SOURCE PASSAGE →

____________

Jaden Charles

Personal information
- Full name: Jaden Gary Charles
- Date of birth: 25 January 2002 (age 23)
- Position(s): Left-back

Team information
- Current team: Rushall Olympic

Youth career
- 2010–2020: Derby County

Senior career*
- Years: Team / Apps / (Gls)
- 2021–2022: Mansfield Town / 2 / (0)
- 2021: → York City (loan) / 4 / (0)
- 2021: → Hereford (loan) / 2 / (0)
- 2021: → Nuneaton Borough (loan) / 20 / (2)
- 2022–2024: Nuneaton Borough / 33 / (4)
- 2024–: Rushall Olympic / 32 / (3)

International career
- 2019: Republic of Ireland U18 / 3 / (0)

= Jaden Charles =

Association footballer (born 2002)

Jaden Charles (born 25 January 2002) is a professional footballer who plays as a left-back for Rushall Olympic. He is the son of former England international Gary Charles. He previously played youth-team football for Derby County, where he won the Professional Development League U18 Division 1 title in 2018–19.

____________

DATA BLOCK →
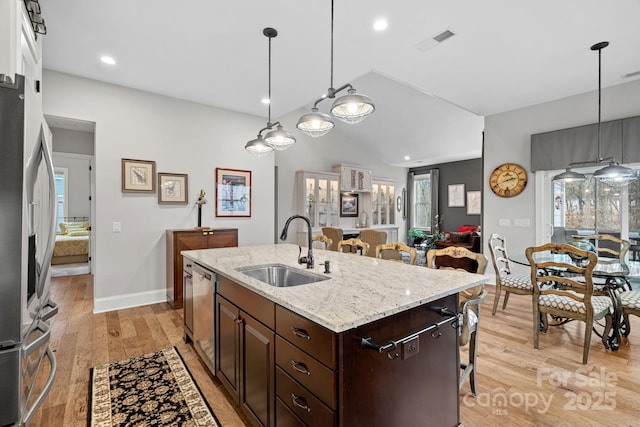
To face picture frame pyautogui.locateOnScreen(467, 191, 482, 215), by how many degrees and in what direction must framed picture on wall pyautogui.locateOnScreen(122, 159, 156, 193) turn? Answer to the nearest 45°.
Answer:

____________

QUESTIONS →
[1] Reproduce the part of the Jaden Charles profile that opens with the words containing "- 2021–2022: Mansfield" and closes with "(loan) / 20 / (2)".
[2] Could you condense the paragraph of the Jaden Charles profile beginning "Jaden Charles (born 25 January 2002)" into a short bulleted list of its main facts?
[3] What comes next in the Jaden Charles profile? Continue it from after its final sentence.

RESULTS BY TASK →
[1]
- 2021–2022: Mansfield Town / 2 / (0)
- 2021: → York City (loan) / 4 / (0)
- 2021: → Hereford (loan) / 2 / (0)
- 2021: → Nuneaton Borough (loan) / 20 / (2)

[2]
- Born 25 January 2002; professional footballer
- Plays left-back for Rushall Olympic
- Son of former England international Gary Charles
- Played youth football at Derby County, winning the Professional Development League U18 Division 1 title in 2018–19

[3]
==Club career==
===Youth years===
Charles spent ten years at the Academy at Derby County, scoring three goals and providing six assists in 31 games for the under-18 team and featuring once for the under-23 team and playing three times in the UEFA Youth League. Derby won the Professional Development League U18 Division 1 title in the 2018–19 season, with Charles contributing one goal from 13 games. He scored a free-kick against Newcastle United U18 in February 2020 that saw him nominated for the League Football Education's Goal of the Month award. He chose to leave the club in August 2020.

===Mansfield Town===
On 24 March 2021, he signed with EFL League Two side Mansfield Town on a contract to run until the end of the 2020–21 season. Manager Nigel Clough gave Charles his senior debut on 1 May 2021, when he came on as 81st-minute substitute for Stephen Quinn in a 4–1 victory over Oldham Athletic at Field Mill.

====York City (loan)====
In August 2021, National League North outfit York City announced Charles on a one-month loan. He made his debut for the club in York's league defeat against Gloucester City the very same day, playing the full 90 minutes. He returned to his parent club on the 16th of September, having played four matches for York.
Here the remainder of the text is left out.